*** Opening of MATERIAL FOR THIS EXERCISE ***

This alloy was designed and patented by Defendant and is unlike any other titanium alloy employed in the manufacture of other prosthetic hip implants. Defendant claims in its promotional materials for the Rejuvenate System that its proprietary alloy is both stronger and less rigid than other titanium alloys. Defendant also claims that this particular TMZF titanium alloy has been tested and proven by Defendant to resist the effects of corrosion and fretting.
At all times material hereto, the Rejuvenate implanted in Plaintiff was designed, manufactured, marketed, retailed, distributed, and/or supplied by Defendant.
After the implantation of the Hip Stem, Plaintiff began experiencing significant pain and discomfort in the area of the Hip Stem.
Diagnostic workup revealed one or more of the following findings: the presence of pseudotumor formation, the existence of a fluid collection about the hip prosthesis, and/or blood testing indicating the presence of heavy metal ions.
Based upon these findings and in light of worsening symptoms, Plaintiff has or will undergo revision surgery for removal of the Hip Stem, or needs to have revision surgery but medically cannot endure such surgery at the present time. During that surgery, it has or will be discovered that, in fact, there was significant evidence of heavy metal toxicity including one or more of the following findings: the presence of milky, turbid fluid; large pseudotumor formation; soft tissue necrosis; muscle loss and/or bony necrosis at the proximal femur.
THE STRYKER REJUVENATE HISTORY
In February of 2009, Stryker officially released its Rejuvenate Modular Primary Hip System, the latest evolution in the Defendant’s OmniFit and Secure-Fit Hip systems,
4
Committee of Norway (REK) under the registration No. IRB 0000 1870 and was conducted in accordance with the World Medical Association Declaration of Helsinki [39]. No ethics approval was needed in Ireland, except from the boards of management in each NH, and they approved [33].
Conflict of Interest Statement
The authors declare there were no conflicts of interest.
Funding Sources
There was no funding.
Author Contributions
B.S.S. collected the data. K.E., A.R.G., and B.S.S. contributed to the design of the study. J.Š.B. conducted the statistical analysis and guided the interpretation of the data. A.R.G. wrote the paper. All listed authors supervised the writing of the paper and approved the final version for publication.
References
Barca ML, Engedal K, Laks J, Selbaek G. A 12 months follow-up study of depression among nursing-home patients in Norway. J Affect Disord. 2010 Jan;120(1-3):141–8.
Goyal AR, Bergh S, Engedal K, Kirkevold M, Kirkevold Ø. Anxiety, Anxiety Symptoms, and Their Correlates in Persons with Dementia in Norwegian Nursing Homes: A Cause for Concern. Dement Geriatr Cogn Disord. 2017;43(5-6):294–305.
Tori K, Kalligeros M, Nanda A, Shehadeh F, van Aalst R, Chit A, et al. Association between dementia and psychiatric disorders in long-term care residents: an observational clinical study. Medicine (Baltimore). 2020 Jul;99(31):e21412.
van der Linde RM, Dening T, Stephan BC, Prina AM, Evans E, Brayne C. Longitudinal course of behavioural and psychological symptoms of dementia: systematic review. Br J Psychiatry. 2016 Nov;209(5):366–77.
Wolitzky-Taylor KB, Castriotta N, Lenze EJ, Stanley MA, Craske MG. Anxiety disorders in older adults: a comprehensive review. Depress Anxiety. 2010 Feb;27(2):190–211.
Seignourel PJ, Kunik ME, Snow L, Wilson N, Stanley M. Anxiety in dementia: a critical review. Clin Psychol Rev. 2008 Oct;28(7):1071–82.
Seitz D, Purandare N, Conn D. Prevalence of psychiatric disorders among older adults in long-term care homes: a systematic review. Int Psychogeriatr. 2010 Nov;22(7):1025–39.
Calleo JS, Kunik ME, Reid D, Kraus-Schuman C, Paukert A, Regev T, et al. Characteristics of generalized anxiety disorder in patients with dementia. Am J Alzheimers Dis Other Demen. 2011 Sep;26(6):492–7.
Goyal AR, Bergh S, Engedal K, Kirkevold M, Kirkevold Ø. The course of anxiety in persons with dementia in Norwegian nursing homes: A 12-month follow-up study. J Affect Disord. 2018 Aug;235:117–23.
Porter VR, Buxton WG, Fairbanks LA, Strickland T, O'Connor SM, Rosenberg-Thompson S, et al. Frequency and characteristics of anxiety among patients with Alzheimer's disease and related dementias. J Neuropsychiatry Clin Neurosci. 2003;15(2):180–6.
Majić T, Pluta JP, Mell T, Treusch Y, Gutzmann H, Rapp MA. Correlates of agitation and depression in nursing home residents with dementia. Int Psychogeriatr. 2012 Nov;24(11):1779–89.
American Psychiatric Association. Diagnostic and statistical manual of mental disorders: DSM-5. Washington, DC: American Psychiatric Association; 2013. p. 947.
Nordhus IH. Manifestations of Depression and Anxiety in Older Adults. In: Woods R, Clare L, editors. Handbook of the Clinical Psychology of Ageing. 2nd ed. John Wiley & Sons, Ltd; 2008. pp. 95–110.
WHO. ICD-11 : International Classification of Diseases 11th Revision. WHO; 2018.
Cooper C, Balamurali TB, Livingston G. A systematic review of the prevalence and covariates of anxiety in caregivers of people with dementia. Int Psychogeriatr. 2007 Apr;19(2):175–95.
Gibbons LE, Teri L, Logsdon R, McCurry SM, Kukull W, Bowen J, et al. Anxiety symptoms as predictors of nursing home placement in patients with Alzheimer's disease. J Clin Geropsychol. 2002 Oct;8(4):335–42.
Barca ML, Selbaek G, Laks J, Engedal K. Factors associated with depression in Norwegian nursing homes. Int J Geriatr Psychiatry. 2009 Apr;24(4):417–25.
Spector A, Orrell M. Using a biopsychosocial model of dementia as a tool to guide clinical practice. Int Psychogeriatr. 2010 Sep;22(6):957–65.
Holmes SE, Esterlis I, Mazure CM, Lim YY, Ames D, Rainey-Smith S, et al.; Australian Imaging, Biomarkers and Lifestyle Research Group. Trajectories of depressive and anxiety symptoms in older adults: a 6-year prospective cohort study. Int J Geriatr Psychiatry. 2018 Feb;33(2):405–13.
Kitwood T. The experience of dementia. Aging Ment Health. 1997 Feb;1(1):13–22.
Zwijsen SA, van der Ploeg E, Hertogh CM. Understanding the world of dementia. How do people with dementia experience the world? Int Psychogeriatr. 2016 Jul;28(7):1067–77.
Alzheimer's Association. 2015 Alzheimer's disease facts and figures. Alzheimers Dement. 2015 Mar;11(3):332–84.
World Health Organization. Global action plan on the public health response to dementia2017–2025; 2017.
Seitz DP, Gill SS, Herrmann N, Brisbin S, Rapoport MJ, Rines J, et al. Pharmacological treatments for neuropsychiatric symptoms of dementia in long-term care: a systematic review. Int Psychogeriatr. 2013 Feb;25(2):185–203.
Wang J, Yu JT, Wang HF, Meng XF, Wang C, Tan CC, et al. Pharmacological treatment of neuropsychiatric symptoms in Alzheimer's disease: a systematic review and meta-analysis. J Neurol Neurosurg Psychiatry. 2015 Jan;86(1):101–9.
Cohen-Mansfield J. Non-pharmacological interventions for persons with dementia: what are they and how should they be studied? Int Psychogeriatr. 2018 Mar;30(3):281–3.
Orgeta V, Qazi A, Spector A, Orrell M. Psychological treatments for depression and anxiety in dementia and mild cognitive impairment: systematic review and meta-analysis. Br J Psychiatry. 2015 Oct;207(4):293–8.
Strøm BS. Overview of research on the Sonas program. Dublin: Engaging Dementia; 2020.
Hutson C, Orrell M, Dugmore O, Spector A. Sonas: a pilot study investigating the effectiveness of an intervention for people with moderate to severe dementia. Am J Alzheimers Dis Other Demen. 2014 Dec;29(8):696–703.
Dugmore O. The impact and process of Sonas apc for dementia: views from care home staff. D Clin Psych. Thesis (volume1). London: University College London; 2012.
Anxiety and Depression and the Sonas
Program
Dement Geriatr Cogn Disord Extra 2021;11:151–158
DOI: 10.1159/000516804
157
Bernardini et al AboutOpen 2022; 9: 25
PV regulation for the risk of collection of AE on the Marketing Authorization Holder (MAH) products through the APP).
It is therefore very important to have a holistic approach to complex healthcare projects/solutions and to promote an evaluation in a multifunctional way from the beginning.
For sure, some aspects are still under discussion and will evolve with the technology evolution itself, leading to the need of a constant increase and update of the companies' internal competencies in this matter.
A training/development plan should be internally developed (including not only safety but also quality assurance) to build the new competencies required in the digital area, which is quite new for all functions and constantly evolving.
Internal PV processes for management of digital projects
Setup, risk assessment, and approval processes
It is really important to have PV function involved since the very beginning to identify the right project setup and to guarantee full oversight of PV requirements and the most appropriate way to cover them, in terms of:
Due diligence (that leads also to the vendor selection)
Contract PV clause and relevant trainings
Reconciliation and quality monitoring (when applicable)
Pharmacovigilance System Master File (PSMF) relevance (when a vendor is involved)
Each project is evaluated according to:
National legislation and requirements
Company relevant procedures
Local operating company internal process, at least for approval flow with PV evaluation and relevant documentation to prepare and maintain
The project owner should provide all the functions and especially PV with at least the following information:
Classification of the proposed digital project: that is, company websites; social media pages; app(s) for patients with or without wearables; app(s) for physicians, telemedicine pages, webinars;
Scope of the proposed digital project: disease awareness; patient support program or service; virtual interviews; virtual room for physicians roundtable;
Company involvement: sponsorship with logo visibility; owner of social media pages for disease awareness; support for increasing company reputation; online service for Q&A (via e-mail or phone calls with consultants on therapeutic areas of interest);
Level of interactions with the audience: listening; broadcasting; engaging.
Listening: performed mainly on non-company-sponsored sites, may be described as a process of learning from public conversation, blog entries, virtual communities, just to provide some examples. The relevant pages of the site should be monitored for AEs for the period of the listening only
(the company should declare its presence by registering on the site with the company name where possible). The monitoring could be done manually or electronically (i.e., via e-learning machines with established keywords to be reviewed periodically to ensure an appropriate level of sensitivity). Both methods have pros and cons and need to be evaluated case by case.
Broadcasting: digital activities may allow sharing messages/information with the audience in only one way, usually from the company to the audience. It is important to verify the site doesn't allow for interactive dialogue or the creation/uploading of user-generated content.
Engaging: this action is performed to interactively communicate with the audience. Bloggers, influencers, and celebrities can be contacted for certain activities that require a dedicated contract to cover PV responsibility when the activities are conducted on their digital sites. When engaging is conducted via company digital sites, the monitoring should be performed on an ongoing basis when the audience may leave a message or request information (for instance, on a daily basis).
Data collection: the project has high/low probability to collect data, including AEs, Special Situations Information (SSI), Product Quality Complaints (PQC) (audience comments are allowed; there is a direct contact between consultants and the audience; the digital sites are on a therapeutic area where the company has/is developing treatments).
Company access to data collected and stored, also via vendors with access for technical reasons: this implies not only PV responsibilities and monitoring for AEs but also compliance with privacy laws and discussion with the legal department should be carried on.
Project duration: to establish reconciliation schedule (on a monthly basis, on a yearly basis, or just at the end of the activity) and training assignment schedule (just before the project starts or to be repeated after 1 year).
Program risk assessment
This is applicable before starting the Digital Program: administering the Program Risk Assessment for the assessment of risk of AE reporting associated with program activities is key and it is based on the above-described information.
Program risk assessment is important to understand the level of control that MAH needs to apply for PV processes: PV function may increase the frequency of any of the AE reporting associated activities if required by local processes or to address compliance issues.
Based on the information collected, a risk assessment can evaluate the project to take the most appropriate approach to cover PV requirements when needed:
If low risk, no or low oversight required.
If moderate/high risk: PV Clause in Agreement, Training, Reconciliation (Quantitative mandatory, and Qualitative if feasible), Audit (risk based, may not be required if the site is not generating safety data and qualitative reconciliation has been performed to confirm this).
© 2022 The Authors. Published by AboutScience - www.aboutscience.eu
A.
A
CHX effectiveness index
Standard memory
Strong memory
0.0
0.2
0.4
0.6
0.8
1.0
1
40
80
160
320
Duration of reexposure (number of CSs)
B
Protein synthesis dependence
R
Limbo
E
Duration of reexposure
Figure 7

*** Close of MATERIAL FOR THIS EXERCISE ***

**WORK TO COMPLETE:** Search the data for the word "significant" and copy each line where it appears.

**RESULT OF THE EXERCISE:**
After the implantation of the Hip Stem, Plaintiff began experiencing significant pain and discomfort in the area of the Hip Stem.
Based upon these findings and in light of worsening symptoms, Plaintiff has or will undergo revision surgery for removal of the Hip Stem, or needs to have revision surgery but medically cannot endure such surgery at the present time. During that surgery, it has or will be discovered that, in fact, there was significant evidence of heavy metal toxicity including one or more of the following findings: the presence of milky, turbid fluid; large pseudotumor formation; soft tissue necrosis; muscle loss and/or bony necrosis at the proximal femur.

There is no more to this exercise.